Politie Virus is a dangerous cyber threat, a screen locker, that seeks to make users pay the invented fine for their 'illegal' crimes. This threat is designed for Netherlands, so it uses this country's language. Note that there are many other Politie Virus versions (such as Buma Stemra Politie virus) that all belong to a widely-known group of ransomwares, which called Ukash. As soon as they get inside the system, they take over the whole computer's system and lock it down with their misleading alert, which includes the names of governmental organizations, shows victim's IP address and gives the misleading information. It claims something like that: 'Uw computer is vergrendeld'. Instead of falling for Politie Virus or other Ukash virus, keep in mind that they have nothing to do with Netherlands police and must be ignored. You must remove Politie Virus as soon as you start seeing its misleading alert.
HOW CAN I GET INFECTED WITH Politie Virus?
Politie Virus is distributed by trojan horse that takes an advantage of every security vulnerability it finds.
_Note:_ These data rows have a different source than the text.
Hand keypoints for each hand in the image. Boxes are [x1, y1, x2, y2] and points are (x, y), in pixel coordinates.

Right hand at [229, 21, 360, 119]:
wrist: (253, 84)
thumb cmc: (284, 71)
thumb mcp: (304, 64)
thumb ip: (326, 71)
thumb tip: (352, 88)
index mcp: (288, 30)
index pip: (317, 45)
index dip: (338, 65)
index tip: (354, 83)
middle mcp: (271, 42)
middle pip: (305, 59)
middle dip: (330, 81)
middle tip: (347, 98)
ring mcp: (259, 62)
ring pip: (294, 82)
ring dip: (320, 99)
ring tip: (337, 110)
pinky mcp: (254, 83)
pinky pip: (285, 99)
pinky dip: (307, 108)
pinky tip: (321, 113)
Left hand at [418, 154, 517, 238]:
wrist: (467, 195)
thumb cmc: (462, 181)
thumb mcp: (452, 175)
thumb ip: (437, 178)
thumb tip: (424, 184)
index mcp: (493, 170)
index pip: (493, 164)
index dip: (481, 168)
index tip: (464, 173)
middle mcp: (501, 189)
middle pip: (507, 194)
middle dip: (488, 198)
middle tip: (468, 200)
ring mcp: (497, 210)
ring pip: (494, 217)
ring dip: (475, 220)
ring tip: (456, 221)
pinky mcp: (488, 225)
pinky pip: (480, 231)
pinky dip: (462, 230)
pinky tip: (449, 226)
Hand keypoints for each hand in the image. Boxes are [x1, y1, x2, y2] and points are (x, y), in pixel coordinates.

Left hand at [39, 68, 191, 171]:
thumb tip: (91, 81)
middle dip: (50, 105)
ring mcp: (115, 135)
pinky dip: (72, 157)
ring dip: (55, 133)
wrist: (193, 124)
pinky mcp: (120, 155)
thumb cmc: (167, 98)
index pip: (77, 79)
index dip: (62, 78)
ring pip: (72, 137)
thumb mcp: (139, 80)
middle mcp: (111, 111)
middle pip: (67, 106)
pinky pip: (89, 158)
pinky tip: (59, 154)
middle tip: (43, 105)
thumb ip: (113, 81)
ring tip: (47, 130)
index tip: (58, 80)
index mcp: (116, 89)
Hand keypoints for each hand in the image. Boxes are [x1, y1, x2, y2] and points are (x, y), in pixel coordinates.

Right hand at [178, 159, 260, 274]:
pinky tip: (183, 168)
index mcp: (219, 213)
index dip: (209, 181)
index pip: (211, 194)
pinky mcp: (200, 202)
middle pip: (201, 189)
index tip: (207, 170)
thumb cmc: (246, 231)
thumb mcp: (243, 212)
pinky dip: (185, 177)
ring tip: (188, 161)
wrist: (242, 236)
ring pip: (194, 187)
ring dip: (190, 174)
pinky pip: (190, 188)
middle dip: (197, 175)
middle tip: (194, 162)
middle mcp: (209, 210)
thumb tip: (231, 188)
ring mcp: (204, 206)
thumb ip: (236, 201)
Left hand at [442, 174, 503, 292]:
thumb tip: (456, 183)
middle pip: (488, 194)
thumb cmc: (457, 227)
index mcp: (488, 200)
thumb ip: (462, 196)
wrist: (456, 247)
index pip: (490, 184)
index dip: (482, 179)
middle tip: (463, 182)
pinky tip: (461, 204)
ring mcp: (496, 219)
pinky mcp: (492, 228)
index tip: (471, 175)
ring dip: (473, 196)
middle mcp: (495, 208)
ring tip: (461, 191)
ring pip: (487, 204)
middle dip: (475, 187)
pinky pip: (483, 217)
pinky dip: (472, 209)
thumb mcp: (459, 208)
Typically, it comes inside the PC together with freeware, shareware, spam emails and other files that have been infected with this trojan. Once inside and active, it starts its activity with this fake alert claiming 'Uw computer is vergrendeld. Illegaal gedownloade muziek stukken'. Typically, to other Ukash threats, it uses the language of the victim (Netherlands in this case) in order to make the user think that he truly has a deal with a local governmental authority. By blocking its victims from getting online and reaching their files, this scam seeks make them pay the fine. We highly recommend not to pay those 50 euros because this won't help you to unlock your machine. If you need the help in this, continue reading the post.
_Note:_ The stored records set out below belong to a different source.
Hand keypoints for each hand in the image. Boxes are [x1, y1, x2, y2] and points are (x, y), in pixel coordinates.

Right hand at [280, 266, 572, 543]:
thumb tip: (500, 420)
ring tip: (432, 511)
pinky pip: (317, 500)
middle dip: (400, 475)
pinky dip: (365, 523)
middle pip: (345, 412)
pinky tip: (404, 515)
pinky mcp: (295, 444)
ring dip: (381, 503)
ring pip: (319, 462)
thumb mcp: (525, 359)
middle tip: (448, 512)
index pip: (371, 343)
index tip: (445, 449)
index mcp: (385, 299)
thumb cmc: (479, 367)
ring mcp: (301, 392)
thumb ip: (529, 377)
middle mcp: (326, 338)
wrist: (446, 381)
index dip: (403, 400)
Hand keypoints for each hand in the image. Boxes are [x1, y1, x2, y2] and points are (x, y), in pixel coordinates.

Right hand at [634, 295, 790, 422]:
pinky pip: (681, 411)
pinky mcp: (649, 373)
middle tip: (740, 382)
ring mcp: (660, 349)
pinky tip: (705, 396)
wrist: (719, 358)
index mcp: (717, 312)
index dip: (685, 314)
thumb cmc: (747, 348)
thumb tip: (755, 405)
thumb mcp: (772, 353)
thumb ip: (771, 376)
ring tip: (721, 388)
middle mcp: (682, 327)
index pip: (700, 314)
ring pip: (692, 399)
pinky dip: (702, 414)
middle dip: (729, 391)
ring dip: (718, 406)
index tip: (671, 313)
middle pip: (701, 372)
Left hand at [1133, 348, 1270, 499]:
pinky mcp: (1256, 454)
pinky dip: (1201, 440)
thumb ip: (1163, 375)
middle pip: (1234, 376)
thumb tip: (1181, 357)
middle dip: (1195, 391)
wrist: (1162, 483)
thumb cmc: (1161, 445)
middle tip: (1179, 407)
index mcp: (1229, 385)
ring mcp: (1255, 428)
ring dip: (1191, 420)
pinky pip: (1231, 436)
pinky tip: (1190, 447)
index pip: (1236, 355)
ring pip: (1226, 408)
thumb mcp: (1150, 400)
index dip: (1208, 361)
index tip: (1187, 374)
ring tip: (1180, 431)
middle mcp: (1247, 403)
HOW CAN I REMOVE POLITIE VIRUS?
When trying to remove Politie virus, you may find that you are blocked from getting on the Internet and that's the most important thing because you won't be capapble to download anti-malware program and remove infected files from the system. However, if you have the Internet connection on your computer, download Malwarebytes or Reimage that will remove infected files from your computer.If you are blocked, follow these options:
* Flash drive method:
1. Take another machine and use it to download Malwarebytes or other reputable anti-malware program.
2. Update the program and put into the USB drive or simple CD.
3. In the meanwhile, reboot your infected machine to Safe Mode with command prompt and stick USB drive in it.
4. Reboot computer infected with Ukash virus once more and run a full system scan.
* Users infected with Ukash viruses are allowed to access other accounts on their Windows systems. If one of such accounts has administrator rights, you should be capable to launch anti-malware program.
* Try to deny the Flash to make your ransomware stop function as intended. In order to disable the Flash, go to Macromedia support and select 'Deny': http://www.macromedia.com/support/documentation/en/flashplayer/help/help09.html. After doing that, run a full system scan with anti-malware program.
* Manual Ukash virus removal (special skills needed!):
- Reboot you infected PC to 'Safe mode with command prompt' to disable Ukash virus (this should be working with all versions of this threat)
- Run Regedit
- Search for WinLogon Entries and write down all the files that are not explorer.exe or blank. Replace them with explorer.exe.
- Search the registry for these files you have written down and delete the registry keys referencing the files.
- Reboot and run a full system scan with updated Malwarebytes to remove remaining virus files.